Text section ▸
== Segment start ==
DATASET DOWNLOAD PAGE FOR THE PAPER:

In the Room Where It Happens: Characterizing Local Communication and Threats in Smart Homes

Aniketh Girish*, Tianrui Hu*, Vijay Prakash, Daniel J. Dubois, Srdjan Matic, Danny Yuxing Huang, Serge Egelman, Joel Reardon, Juan Tapiador, David Choffnes, and Narseo Vallina-Rodriguez.

*equal contribution 

This request is for the MonIoTr Lab Testbed datasets, i.e., IoT local traffic (MonIoTr Lab passive dataset), IoT honeypot data, active scan data, and App-to-IoT local traffic data. For mobile app analysis data and IoT Inspector dataset, please request them here.

Data Sharing Agreement for Accessing the Dataset

  1. LICENSE. You are given a non-exclusive and non-transferable license to access and use the dataset for the purpose of non-profit research and education.
  2. NON-DISCLOSURE. You will not disclose the dataset to any person other than those employed by your institute who are assisting or collaborating with you using the dataset. Other entities must request access to the dataset separately by sending a request to moniotr@ccs.neu.edu.
  3. MANDATORY CITATION. If you create a publication (including web pages, papers published by a third party, teaching material, and publicly available presentations) using data from this dataset, you must cite our paper as follows:
    Title: In the Room Where It Happens: Characterizing Local Communication and Threats in Smart Homes
    Authors: Aniketh Girish, Tianrui Hu, Vijay Prakash, Daniel J. Dubois, Srdjan Matic, Danny Yuxing Huang, Serge Egelman, Joel Reardon, Juan Tapiador, David Choffnes, and Narseo Vallina-Rodriguez.
    Venue: Internet Measurement Conference (IMC) 2023
    

    Or, in bibtex format:

    @inproceedings{girish-imc23,
    title={{In the Room Where It Happens: Characterizing Local Communication and Threats in Smart Homes}},
    author={Girish, Aniketh and Hu, Tianrui and Prakash, Vijay and Dubois, Daniel J. and Matic, Srdjan and Yuxing, Danny and Egelman, Serge and Reardon, Joel and Tapiador, Juan and Choffnes, David and Vallina-Rodriguez, Narseo},
    booktitle={Proc. of the Internet Measurement Conference (IMC)},
    year={2023}
    }
  4. CONFIDENTIALITY. All data from this dataset is confidential. You agree to protect the confidentiality of the data and to prevent its unauthorized disclosure and use.
  5. ANONYMIZATION. For any publication or other disclosure, you will anonymize or de-identify any credentials, authentication tokens, unique identifiers, and any other personally identifiable information you find in the dataset.
== Segment end ==
Data for review ▸
== Segment start ==
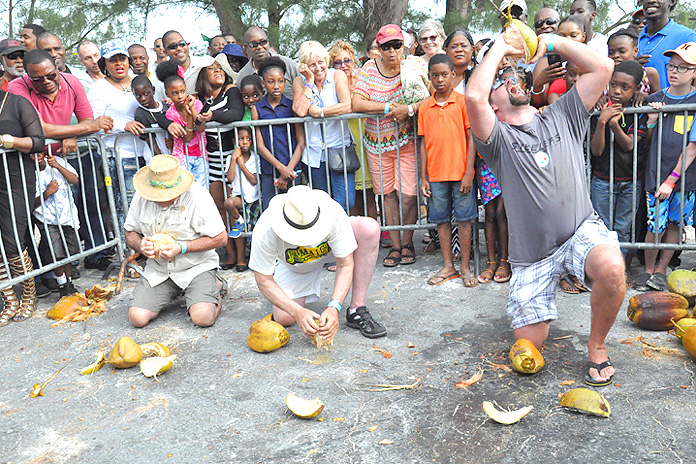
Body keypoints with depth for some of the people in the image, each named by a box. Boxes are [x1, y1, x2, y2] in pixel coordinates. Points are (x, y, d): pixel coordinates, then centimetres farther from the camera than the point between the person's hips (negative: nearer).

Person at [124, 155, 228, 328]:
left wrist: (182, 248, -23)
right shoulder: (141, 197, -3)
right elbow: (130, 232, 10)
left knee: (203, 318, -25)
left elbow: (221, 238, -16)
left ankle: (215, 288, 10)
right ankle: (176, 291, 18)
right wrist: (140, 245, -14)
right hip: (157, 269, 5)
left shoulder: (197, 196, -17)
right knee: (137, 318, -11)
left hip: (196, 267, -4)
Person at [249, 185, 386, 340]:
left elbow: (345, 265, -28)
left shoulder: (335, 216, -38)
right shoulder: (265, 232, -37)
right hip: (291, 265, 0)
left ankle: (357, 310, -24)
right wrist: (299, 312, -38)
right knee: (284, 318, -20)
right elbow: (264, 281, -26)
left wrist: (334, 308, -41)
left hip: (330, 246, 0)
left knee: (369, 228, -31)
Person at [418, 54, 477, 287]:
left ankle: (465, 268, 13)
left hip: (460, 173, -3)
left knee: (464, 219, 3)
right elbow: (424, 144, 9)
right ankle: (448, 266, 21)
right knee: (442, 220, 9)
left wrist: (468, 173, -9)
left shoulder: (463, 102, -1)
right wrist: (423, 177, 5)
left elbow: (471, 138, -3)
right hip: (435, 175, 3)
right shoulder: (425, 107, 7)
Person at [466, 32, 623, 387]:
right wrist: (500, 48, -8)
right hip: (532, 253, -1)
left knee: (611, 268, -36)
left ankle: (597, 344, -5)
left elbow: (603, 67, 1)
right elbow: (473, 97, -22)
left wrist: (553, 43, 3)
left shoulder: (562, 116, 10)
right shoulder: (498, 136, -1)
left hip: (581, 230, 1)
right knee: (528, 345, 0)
== Segment end ==
== Segment start ==
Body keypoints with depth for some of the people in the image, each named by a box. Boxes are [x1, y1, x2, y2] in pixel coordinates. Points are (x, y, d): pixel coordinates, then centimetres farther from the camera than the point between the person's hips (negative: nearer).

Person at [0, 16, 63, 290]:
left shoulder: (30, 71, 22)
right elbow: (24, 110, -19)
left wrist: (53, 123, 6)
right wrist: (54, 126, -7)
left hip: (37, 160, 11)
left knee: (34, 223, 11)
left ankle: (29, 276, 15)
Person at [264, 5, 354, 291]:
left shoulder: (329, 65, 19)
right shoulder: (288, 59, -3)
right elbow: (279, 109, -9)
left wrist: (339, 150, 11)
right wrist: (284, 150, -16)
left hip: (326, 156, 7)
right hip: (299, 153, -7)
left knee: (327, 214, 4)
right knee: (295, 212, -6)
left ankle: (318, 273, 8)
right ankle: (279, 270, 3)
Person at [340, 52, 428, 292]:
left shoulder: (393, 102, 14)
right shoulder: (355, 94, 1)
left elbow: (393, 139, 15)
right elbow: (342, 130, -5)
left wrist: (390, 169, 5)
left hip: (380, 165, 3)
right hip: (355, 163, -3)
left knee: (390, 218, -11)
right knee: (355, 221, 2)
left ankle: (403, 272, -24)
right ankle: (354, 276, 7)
== Segment end ==
Action item A ▸ From the dataset download page above, duplicate the part that opens with the words containing "Data Sharing Agreement" and closes with "research and education.".
Action item B ▸ Using the dataset download page, explain why the mobile app analysis data and the IoT Inspector dataset must be requested separately rather than through this request.
Action item C ▸
Answer these questions from the dataset download page.
(i) At which venue and in what year is the paper listed?
(ii) To what email address must other entities send a request for access?
(iii) For what purpose is the license to access and use the dataset given?

Written answer A ▸
Data Sharing Agreement for Accessing the Dataset

  1. LICENSE. You are given a non-exclusive and non-transferable license to access and use the dataset for the purpose of non-profit research and education.

Written answer B ▸ This request covers only the MonIoTr Lab Testbed datasets: IoT local traffic (the MonIoTr Lab passive dataset), IoT honeypot data, active scan data, and App-to-IoT local traffic data. The mobile app analysis data and the IoT Inspector dataset fall outside that scope, so the page directs that they be requested elsewhere.

Written answer C ▸
(i) The Internet Measurement Conference (IMC) 2023.
(ii) moniotr@ccs.neu.edu
(iii) Non-profit research and education.